**DIRECTION**
Extend the workshop call for papers below, starting right after its final sentence.

Big Data meet Complex Models -- A UAI Application Workshop
    Call For Papers

Date:  July 15, 2013
Place:  Seattle, Washington, USA
Venue:  Workshop as part of the 2013 Uncertainty in Artificial
        Intelligence Conference (http://auai.org/uai2013).
Abstracts Due:  May 17th
Papers Due:  May 24th
Author Notification: June 7th
Submission Address:
https://www.easychair.org/conferences/?conf=uaiw2013big
Registration Address: http://auai.org/uai2013 (Don't forget to
register for the workshop in addition to the main conference.)

*** The Call

As the capacity of modern computing has increased, so has the
complexity of the models explored by the UAI community:  complexity
defined by many variables and many parameters which must be estimated
from data or tuned to expert opinion.  The increased capacity of
modern computing has also made it easier and easier to collect
fine-grained data from a wide variety of subject interactions with
various computer systems.  This is often called "Big Data" because the
data sets can become very large.  But the true difficulty often lies
with the nature of the data, and not just the size.  Big Data don't
look like the carefully planned and cleaned data sets from
experimental or observational studies.  Instead, they are
heterogeneous:  encompassing a wide variety of types, quality and
completeness.  Because Big Data are often gathered in an opportunistic
fashion, issues of missing responses and selection bias are often not
ignorable.

The focus this year is on the intersection of the complex models
studied by the UAI community with the emerging challenges of Big
Data.  In particular, we invite papers on the following themes:

* Data preparation and cleaning
* Robustness, resistance (to errors in the data) and treatment of outliers
* Transforming data for further processing
* Prepossessing of data and use of the output of one model as the input
  to another (for example, using the output of natural language tools
  as the input to a Bayesian network)
* Data fusion:  combining data of multiple types
* Treatment of missing data and selection bias
* Combining data and expert opinion
* Dealing with problems in estimating model parameters from incomplete
  data, or models that are not identifiable from the data


This list is meant to be suggestive and not exhaustive; other papers
with an application focus are welcome.  Also welcome are papers which
represent works in progress or which explore a practical problem or
issue without a final resolution.  Workshop papers will be selected
with the goal of stimulating discussion of critical issues within the
community of practice.

Source data:
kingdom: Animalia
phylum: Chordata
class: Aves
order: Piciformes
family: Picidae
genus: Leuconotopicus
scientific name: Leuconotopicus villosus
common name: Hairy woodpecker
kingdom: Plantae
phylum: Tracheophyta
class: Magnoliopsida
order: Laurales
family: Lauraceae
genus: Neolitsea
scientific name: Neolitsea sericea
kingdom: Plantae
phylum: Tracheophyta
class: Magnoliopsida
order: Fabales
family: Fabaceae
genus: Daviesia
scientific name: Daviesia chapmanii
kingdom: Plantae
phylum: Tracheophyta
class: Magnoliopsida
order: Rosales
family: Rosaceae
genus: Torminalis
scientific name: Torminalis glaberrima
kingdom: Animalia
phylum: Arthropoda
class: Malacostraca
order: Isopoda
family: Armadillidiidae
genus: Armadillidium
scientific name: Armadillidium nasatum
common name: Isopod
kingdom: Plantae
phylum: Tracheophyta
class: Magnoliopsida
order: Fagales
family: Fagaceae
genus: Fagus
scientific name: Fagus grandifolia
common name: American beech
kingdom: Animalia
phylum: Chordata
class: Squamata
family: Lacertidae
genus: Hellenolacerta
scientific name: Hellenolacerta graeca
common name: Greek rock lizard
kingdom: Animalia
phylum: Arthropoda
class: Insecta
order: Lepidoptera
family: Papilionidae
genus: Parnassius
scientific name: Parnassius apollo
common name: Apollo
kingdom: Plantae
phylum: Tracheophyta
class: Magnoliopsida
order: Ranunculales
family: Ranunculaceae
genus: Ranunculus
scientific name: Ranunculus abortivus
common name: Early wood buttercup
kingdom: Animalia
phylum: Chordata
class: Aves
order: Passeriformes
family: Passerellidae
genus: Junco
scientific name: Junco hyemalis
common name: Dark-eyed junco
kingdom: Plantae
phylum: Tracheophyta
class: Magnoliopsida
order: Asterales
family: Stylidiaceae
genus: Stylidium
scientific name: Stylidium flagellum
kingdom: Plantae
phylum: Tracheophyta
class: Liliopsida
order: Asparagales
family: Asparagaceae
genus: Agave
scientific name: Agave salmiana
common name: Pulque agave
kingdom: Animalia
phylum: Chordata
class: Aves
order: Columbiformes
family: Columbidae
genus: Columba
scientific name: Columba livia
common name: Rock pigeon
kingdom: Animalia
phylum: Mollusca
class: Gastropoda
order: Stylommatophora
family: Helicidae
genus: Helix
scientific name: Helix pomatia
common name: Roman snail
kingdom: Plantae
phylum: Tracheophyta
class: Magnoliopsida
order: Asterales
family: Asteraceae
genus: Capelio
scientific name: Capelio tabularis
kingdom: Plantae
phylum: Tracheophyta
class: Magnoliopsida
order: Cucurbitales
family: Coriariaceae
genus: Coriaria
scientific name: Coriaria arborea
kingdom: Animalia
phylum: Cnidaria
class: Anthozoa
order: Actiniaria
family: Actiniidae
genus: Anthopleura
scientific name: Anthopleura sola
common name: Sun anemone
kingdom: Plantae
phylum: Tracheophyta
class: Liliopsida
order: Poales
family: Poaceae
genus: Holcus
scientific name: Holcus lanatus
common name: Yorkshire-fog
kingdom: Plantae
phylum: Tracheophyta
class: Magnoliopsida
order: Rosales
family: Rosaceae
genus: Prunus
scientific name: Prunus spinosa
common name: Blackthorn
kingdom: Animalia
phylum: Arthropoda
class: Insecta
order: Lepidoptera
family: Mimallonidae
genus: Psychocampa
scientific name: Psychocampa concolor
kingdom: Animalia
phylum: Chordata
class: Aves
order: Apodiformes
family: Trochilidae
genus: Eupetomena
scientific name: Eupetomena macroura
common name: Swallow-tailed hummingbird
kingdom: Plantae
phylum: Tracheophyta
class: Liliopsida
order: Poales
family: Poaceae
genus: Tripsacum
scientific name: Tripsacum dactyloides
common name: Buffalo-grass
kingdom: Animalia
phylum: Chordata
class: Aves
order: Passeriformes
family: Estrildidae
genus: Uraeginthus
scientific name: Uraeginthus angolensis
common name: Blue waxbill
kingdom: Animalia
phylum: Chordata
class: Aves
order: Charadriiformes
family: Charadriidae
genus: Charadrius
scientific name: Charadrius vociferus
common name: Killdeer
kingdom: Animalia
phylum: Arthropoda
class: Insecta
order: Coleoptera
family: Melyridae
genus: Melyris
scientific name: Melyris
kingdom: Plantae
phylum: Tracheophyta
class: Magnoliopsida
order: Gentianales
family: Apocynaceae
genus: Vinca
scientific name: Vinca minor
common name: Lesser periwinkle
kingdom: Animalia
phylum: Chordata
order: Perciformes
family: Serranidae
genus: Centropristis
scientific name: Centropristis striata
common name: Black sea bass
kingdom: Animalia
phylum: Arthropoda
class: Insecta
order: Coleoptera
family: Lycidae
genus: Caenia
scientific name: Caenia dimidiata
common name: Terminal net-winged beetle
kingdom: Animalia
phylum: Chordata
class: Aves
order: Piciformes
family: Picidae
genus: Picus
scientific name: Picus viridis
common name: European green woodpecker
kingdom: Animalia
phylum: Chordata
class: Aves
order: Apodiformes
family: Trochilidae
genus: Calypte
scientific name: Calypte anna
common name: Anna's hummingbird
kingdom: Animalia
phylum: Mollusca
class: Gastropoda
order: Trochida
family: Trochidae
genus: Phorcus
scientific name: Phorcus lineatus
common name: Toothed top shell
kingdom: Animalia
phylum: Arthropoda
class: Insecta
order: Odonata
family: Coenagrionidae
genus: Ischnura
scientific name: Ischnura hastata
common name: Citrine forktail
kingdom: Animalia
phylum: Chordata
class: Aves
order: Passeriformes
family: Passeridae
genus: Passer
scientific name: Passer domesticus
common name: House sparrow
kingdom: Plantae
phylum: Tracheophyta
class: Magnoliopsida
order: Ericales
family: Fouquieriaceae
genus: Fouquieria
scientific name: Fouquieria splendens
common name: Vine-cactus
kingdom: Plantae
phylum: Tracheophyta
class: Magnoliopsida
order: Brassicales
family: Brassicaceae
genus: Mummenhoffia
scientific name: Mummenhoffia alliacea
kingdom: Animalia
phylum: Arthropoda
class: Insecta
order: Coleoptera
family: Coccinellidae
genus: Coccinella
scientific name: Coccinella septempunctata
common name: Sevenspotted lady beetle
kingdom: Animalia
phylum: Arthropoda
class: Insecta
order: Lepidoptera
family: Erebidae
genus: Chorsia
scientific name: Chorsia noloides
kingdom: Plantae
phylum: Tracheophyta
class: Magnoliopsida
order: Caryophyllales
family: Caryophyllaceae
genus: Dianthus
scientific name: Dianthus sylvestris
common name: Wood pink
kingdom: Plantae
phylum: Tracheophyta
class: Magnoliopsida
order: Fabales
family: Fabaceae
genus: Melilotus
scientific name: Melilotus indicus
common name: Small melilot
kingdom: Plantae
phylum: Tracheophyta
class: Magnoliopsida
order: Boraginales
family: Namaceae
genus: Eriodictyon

**RESPONSE**
*** Instructions for Authors

Submissions will be peer reviewed and papers will be published
online.  Authors who wish to withhold their paper from publication
(either because it contains references to proprietary data, or because
they wish to publish it later at a different venue) can request that
only the abstract be published.  Papers should follow the general UAI
conference guidelines as to format and length, although these will be
more loosely enforced.

Abstracts should be submitted
to https://www.easychair.org/conferences/?conf=uaiw2013big
by May 17, 2013, with full papers due on May 24, 2013.
Author notifications are expected around June 7, 2013.  For
questions contact the chair at mailto:uaiw2013...@easychair.org.

There are several collocated workshops.  Papers may only be
submitted to one of them.  If the program committee feels that a
paper would be a better fit in a different workshop, with the
authors will pass the paper along to the other workshop's
committee.

*** Conference Details

This workshop is offered as part of the 29th
Uncertainty in Artificial Intelligence conference (UAI 2013,
http://auai.org/uai2013), July 11-15th in Seattle, WA.  It will be
collocated with other UAI workshops on the last day of the conference,
July 15th.  Registration is handled through the main conference web
site, which also gives information about lodging and travel.  One
registration fee covers all of the workshops:  people who register for
this workshop may split their time between all the workshops.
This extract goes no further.